─── Task input
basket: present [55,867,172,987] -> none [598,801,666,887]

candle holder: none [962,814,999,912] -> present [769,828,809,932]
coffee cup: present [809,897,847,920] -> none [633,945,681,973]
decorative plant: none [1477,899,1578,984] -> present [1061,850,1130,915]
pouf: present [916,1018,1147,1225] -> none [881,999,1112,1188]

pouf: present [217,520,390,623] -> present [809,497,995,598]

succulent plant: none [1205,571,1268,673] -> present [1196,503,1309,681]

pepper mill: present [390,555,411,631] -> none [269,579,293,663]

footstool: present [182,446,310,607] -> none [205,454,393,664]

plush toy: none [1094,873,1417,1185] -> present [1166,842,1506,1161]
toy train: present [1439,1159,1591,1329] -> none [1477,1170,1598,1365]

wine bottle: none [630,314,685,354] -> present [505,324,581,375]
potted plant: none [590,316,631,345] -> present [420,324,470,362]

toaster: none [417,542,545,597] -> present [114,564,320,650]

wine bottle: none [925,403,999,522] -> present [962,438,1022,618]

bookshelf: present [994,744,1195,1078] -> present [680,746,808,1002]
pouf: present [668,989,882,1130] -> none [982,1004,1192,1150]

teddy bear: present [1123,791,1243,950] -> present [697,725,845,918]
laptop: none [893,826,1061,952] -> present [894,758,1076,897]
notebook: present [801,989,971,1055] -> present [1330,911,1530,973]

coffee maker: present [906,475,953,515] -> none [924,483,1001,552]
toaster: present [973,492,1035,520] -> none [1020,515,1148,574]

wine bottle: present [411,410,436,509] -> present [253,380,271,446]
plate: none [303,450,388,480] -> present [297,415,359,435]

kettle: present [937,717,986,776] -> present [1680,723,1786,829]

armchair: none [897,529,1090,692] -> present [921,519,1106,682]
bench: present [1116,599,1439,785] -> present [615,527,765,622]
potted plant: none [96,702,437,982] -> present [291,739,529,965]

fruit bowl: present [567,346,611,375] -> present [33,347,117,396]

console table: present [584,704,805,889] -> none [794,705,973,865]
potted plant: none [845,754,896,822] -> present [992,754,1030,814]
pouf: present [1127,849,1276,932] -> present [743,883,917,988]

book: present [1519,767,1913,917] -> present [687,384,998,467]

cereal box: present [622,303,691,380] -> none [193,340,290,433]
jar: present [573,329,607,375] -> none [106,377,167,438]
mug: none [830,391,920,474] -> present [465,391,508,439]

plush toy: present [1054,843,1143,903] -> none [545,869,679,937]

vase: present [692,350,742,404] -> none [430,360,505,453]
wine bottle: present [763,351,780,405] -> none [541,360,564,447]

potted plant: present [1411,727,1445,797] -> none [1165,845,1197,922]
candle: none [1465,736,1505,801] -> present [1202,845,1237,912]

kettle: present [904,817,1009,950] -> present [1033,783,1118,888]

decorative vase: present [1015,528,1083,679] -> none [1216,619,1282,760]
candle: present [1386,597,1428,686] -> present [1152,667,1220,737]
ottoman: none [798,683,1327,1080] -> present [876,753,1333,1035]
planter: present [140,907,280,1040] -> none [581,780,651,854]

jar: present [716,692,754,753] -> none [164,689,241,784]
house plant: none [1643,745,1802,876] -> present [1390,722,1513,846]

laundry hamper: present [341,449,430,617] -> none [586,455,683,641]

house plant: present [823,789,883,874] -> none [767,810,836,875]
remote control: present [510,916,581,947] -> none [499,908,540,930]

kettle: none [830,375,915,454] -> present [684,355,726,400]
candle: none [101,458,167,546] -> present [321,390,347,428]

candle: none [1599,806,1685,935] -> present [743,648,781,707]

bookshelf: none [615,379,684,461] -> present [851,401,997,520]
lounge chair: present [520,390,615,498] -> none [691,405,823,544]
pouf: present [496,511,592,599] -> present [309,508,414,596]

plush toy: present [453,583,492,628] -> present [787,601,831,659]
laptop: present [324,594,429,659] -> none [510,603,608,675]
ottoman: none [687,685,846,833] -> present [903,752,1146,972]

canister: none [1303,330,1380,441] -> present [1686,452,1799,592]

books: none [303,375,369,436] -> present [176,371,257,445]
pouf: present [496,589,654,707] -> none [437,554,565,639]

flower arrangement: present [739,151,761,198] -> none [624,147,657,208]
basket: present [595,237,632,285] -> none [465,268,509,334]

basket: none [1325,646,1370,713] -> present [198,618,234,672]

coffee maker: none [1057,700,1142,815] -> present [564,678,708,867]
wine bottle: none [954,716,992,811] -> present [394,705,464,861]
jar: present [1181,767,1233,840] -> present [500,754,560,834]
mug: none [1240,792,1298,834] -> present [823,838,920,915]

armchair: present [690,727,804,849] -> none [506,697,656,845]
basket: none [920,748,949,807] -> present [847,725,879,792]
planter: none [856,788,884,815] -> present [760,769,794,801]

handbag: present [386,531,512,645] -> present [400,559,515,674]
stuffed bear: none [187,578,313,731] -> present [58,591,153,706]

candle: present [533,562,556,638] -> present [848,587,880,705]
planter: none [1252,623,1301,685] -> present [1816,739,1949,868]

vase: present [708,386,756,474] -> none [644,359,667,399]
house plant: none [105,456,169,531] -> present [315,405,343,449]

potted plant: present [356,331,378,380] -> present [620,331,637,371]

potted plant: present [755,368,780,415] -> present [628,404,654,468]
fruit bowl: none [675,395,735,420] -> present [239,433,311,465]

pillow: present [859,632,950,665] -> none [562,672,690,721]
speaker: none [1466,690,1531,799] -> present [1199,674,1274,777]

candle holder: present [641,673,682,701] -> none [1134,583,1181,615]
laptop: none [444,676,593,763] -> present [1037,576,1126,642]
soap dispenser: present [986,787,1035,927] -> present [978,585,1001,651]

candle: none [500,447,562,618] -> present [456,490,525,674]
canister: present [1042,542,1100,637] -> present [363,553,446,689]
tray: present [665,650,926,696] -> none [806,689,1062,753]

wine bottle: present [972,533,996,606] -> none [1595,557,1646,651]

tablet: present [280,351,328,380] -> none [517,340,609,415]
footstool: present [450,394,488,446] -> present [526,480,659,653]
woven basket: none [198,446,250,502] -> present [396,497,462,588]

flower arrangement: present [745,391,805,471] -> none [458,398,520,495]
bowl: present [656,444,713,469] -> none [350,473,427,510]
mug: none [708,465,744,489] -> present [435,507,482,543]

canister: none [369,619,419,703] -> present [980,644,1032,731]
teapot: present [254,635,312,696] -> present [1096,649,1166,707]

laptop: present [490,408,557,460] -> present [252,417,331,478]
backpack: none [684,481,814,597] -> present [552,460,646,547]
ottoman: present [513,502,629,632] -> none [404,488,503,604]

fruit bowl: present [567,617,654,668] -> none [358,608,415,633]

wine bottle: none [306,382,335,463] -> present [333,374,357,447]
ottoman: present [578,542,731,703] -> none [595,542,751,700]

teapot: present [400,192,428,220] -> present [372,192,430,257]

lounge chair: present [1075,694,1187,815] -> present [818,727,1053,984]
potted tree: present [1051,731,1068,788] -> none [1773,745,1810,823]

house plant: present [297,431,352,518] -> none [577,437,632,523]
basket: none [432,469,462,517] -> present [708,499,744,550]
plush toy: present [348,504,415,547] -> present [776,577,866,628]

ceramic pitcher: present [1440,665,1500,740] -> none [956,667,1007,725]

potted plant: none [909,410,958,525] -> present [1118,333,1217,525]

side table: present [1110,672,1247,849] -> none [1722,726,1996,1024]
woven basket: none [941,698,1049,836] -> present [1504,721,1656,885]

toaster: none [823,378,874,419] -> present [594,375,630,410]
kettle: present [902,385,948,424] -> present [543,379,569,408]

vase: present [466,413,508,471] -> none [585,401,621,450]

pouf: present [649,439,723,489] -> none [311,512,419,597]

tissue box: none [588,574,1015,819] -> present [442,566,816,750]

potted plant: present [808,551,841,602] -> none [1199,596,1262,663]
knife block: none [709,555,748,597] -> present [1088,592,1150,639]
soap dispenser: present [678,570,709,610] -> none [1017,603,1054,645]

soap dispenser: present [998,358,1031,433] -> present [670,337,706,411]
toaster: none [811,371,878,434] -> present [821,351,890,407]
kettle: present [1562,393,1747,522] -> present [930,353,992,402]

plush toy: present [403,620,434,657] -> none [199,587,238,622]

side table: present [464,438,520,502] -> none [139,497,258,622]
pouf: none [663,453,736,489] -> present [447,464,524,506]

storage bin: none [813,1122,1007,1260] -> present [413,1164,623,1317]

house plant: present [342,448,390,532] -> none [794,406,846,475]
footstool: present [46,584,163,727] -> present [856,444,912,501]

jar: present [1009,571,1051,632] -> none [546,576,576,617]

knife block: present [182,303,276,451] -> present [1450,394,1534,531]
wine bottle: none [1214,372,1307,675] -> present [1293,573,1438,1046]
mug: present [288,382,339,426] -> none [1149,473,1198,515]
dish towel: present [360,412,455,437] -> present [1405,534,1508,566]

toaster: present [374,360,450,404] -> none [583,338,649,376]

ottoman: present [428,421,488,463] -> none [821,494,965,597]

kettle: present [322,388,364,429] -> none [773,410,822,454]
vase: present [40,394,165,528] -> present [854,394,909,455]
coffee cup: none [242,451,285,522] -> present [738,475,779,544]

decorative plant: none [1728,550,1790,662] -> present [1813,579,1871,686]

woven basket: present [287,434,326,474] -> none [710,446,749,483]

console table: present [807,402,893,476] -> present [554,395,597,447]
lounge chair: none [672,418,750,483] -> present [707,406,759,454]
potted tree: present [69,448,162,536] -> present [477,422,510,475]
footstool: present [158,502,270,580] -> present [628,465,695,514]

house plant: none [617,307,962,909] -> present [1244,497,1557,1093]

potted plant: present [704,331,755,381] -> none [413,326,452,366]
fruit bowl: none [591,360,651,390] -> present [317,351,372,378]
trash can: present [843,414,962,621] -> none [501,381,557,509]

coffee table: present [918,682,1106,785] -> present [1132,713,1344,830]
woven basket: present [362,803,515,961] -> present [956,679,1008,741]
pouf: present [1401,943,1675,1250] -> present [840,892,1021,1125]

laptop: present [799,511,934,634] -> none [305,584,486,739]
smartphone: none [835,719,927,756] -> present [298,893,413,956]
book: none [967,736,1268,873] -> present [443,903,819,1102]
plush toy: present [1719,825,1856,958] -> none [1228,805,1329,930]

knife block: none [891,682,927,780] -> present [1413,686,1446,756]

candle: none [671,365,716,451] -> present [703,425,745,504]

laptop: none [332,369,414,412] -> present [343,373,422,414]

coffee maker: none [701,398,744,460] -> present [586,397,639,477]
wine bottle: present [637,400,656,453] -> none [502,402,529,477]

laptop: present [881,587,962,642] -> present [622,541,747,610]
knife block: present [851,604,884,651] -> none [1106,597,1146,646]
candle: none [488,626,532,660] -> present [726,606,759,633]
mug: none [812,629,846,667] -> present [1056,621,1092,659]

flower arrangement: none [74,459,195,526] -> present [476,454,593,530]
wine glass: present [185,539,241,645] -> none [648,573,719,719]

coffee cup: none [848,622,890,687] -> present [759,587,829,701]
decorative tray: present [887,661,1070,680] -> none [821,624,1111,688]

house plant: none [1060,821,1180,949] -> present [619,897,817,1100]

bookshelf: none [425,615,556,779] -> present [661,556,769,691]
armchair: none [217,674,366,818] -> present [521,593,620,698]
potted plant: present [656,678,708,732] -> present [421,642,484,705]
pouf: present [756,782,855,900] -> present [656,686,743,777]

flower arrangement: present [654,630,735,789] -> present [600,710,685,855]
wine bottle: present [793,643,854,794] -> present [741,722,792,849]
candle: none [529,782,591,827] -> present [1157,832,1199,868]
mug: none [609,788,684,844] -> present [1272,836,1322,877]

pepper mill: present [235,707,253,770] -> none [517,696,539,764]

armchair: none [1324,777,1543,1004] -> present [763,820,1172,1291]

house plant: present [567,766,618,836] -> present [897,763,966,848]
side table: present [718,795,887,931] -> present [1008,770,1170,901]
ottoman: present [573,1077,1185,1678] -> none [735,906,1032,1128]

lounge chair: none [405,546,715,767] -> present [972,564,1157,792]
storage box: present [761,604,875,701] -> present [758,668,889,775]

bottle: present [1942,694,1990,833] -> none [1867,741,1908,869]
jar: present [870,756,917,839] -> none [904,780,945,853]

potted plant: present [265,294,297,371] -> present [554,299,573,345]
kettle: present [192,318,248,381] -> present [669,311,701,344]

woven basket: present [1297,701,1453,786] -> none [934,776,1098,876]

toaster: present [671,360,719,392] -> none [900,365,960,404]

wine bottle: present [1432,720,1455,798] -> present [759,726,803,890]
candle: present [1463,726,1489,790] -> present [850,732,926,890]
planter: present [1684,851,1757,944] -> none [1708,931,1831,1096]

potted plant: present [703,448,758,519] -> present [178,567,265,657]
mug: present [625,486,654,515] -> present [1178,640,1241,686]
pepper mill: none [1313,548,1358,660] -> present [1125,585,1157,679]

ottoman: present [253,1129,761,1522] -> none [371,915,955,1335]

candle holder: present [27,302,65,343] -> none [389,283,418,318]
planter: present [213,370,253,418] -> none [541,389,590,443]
──────
= Problem description =
Only one part of the material above is to be transcribed, namely the lines starting with the line that has "book: present [1519,767,1913,917]" and going on through the line that has "mug: none [830,391,920,474]", exactly as they stand.

= Solution =
book: present [1519,767,1913,917] -> present [687,384,998,467]

cereal box: present [622,303,691,380] -> none [193,340,290,433]
jar: present [573,329,607,375] -> none [106,377,167,438]
mug: none [830,391,920,474] -> present [465,391,508,439]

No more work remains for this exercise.